Diese Bilder thematisieren den Sprung vom analogen zum digitalen als den Übergang vom Licht- zum elektronischen Bild, vom Licht- zum Elektronenstrahl, vom Bildpunkt zum Pixel, den Übergang von einem speziellen zu einem universalen Code, vom Bildraum zum Datenraum. Das Reale weicht dem Kalkulierten, dem Synthetischen, das jetzt selber das Reale wird – aber sie thematisieren auch den Sprung zurück in den Bildraum.
Sie handeln vom veränderten Bewusstsein und vom veränderten Umgang mit Bildern am Beginn des digitalen Zeitalters.

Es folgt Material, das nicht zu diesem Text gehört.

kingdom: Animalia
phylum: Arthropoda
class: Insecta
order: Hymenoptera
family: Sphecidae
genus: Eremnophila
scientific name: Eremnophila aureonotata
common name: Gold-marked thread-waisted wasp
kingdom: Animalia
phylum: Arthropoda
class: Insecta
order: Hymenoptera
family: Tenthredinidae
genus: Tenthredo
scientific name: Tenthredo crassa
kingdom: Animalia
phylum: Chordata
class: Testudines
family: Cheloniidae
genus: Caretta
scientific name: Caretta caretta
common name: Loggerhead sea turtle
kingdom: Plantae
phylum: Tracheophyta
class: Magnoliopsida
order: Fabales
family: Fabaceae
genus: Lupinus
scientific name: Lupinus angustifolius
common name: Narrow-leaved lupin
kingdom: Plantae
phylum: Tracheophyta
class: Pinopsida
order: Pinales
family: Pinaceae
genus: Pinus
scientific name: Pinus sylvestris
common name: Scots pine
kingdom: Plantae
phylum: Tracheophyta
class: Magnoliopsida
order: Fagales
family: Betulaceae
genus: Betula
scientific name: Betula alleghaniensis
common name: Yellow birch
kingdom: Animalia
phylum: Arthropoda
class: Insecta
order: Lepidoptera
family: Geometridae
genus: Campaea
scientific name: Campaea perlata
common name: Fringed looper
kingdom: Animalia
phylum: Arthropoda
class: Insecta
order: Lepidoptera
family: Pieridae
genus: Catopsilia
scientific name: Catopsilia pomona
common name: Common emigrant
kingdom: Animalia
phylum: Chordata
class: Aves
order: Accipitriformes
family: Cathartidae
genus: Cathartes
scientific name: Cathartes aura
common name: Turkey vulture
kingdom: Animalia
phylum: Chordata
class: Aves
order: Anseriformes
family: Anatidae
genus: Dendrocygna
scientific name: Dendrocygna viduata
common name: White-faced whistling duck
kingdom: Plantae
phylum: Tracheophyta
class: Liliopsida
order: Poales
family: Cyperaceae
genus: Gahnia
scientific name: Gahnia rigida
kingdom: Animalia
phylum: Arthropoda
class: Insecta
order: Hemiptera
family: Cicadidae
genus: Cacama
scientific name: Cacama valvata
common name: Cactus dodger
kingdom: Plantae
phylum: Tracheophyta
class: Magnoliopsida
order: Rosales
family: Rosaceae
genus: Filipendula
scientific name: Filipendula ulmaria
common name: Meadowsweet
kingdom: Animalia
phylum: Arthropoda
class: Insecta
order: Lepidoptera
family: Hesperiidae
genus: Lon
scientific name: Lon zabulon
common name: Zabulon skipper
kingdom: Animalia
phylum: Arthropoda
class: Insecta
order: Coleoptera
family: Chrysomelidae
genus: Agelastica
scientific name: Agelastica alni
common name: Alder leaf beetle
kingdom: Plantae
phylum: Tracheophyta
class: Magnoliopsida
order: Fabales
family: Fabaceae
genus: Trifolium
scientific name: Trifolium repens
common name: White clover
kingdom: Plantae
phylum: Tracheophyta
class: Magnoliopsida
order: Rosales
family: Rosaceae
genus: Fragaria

Die heutige Schnelligkeit der Bild-Herstellung, ihre Virtualisierung, ihre uneingeschränkte potentielle Verfügbarkeit, die beliebige, immer weiter um sich greifende Manipulierbarkeit aller picturalen Elemente und der damit einhergehenden Frage nach der Wahrheit der Bildinhalte, ferner die Entfremdung durch instrumentalisiertes Handeln bei ihrer Herstellung, all das provozierte, evozierte durch eine teilweise Übernahme und Abgrenzung bei mir die Entwicklung eines, meines Programmes, vielleicht auch Gegenprogrammes ästhetischer Art.
Über die Beschreibung der einzelnen Etappen meines Arbeitsvorganges möchte ich nun die inhaltlichen und konzeptuellen Schwerpunkte meiner Arbeit vorstellen. Die Arbeit besteht aus 48 Frauenportraits, Ölfarbe auf grundierter Leinwand ( Keilrahmen ) im Format 70 cm x 55 cm.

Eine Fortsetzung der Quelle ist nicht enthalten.